> _Instruction_: How many lines in the rows below contain the string "Blue", counting only matches with the same uppercase and lowercase letters? Reply with the number alone.

> _Supplied records_:
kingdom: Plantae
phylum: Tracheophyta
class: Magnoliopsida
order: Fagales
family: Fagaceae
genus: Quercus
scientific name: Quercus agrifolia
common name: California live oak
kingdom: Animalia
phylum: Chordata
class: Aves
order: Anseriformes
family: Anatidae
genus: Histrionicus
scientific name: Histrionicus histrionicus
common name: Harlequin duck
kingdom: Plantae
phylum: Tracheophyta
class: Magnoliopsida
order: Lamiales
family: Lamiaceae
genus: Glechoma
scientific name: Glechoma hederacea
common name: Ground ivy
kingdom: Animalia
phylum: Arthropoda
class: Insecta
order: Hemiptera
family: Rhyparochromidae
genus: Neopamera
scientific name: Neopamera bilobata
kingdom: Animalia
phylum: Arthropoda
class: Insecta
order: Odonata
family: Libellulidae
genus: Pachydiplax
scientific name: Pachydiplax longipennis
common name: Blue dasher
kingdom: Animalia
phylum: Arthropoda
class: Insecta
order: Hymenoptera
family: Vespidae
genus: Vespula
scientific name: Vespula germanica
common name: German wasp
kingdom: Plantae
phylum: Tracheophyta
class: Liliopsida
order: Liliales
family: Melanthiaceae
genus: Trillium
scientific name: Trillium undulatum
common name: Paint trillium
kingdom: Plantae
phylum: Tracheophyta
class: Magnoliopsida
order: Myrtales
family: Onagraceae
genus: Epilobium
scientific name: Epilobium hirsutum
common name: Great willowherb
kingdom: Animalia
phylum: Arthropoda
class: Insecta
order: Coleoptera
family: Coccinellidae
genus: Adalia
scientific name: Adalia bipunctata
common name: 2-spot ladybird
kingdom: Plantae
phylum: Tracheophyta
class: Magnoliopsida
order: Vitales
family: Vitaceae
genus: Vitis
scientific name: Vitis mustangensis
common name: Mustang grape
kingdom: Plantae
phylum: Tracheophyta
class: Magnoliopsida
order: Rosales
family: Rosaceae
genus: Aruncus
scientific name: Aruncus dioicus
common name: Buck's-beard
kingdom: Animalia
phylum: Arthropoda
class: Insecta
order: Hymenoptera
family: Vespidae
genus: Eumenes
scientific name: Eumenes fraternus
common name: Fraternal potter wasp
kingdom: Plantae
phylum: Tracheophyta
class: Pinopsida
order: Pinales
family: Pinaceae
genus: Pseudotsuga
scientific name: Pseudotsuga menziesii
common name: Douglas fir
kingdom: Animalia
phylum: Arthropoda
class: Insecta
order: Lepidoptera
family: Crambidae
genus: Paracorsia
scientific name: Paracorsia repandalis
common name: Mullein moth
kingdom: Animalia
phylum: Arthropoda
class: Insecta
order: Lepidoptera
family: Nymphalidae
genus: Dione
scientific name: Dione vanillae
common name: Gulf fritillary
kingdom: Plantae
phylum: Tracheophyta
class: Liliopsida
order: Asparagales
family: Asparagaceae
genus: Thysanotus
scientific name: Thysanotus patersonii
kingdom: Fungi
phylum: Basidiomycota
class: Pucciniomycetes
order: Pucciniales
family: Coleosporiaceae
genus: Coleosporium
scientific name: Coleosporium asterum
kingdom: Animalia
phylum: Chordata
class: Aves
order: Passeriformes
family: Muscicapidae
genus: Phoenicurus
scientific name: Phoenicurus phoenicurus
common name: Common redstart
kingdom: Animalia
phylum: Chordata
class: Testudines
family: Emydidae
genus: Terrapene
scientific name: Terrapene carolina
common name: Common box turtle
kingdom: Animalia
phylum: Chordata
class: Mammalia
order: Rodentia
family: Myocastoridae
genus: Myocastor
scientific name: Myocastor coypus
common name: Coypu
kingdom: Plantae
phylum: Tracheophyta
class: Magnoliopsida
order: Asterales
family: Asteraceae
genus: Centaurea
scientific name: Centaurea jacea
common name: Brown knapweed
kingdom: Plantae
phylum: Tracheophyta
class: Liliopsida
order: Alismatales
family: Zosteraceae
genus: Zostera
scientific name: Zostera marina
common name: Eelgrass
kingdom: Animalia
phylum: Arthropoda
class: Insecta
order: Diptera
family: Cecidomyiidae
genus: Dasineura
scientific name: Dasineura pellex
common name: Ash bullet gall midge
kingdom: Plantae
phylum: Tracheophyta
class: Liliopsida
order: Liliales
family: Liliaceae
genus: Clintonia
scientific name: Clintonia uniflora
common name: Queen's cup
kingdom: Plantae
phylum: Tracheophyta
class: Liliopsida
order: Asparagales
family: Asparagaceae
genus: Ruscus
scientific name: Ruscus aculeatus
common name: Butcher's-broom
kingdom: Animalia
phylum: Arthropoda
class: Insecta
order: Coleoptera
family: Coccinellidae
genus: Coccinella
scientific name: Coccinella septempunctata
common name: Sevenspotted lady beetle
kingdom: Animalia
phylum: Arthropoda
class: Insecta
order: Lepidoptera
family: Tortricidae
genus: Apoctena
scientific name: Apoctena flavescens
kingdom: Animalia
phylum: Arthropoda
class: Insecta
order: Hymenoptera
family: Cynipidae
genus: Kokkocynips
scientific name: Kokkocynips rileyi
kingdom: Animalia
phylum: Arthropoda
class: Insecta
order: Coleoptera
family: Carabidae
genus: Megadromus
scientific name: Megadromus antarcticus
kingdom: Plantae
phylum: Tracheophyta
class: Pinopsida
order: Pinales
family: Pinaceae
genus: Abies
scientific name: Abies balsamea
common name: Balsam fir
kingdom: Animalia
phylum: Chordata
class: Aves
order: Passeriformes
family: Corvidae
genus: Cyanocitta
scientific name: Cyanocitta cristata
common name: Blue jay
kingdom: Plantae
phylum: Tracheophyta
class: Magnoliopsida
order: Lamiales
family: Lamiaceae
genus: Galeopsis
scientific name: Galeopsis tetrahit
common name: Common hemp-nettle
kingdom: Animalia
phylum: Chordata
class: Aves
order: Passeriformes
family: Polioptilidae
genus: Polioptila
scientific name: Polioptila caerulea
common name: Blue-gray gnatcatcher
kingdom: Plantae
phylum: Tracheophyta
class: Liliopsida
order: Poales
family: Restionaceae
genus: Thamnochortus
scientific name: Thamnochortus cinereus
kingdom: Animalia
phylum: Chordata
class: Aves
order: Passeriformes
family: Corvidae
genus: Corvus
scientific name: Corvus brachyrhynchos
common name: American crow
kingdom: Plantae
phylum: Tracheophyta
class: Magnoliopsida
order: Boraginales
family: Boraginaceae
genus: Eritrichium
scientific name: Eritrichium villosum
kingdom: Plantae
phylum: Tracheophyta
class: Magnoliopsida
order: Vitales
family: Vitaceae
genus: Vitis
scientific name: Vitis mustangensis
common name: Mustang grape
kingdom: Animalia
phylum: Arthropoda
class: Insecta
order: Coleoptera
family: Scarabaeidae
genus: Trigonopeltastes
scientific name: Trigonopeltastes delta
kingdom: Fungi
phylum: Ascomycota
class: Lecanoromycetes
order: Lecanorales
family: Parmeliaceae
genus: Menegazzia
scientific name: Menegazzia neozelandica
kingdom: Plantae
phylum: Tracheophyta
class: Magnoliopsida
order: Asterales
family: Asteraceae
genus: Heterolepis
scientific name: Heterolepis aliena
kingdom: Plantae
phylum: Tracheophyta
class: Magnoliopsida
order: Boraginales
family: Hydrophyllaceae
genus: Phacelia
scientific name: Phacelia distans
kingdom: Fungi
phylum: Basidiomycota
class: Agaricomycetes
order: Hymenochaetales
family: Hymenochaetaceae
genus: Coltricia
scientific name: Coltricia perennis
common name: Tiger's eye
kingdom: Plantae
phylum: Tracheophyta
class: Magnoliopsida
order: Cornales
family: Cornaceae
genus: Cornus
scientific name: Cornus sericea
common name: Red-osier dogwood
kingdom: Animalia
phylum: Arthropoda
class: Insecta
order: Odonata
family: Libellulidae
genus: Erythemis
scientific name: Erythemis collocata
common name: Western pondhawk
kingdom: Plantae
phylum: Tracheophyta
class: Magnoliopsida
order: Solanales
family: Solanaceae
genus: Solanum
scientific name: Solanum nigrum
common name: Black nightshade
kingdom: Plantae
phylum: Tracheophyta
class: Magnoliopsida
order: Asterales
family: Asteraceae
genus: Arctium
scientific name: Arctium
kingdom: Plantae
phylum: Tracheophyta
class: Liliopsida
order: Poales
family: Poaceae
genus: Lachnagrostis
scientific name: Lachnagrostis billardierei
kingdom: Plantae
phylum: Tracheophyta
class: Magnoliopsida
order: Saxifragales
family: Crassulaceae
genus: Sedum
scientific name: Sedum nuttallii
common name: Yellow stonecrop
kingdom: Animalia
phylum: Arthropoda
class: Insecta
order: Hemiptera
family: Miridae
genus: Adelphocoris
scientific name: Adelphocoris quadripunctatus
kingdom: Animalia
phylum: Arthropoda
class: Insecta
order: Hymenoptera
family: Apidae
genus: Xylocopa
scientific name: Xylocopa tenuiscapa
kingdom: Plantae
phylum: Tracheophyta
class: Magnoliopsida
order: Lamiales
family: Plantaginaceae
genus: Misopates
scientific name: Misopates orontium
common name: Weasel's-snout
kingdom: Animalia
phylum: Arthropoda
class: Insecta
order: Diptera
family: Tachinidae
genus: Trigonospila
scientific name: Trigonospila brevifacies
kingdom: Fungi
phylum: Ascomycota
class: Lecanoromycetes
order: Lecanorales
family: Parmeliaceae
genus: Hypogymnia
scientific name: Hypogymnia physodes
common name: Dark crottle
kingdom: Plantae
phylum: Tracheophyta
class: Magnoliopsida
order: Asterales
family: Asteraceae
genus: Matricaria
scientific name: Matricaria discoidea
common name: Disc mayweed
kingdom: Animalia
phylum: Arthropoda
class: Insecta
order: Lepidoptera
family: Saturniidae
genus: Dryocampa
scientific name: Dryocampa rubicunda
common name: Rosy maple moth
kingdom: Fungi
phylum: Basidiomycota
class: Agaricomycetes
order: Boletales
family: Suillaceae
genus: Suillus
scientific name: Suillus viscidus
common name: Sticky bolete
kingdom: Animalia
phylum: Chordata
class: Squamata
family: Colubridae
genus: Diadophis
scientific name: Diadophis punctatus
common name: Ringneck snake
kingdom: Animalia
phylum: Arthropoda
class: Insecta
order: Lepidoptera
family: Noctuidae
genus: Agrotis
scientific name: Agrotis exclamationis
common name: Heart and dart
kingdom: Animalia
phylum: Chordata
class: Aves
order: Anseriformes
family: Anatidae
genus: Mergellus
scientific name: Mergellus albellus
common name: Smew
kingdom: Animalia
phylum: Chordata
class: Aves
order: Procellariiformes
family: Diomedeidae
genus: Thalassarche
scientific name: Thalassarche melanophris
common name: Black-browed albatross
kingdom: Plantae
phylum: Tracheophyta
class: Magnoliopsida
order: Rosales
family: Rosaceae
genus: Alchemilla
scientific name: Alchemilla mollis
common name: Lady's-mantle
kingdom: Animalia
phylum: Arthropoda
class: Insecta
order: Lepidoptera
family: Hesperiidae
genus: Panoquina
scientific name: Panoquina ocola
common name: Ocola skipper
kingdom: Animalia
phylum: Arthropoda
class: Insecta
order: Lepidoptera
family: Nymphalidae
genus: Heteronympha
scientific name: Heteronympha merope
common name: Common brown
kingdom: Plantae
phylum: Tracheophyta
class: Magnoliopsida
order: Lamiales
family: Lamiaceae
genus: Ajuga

> _Correct result_: 3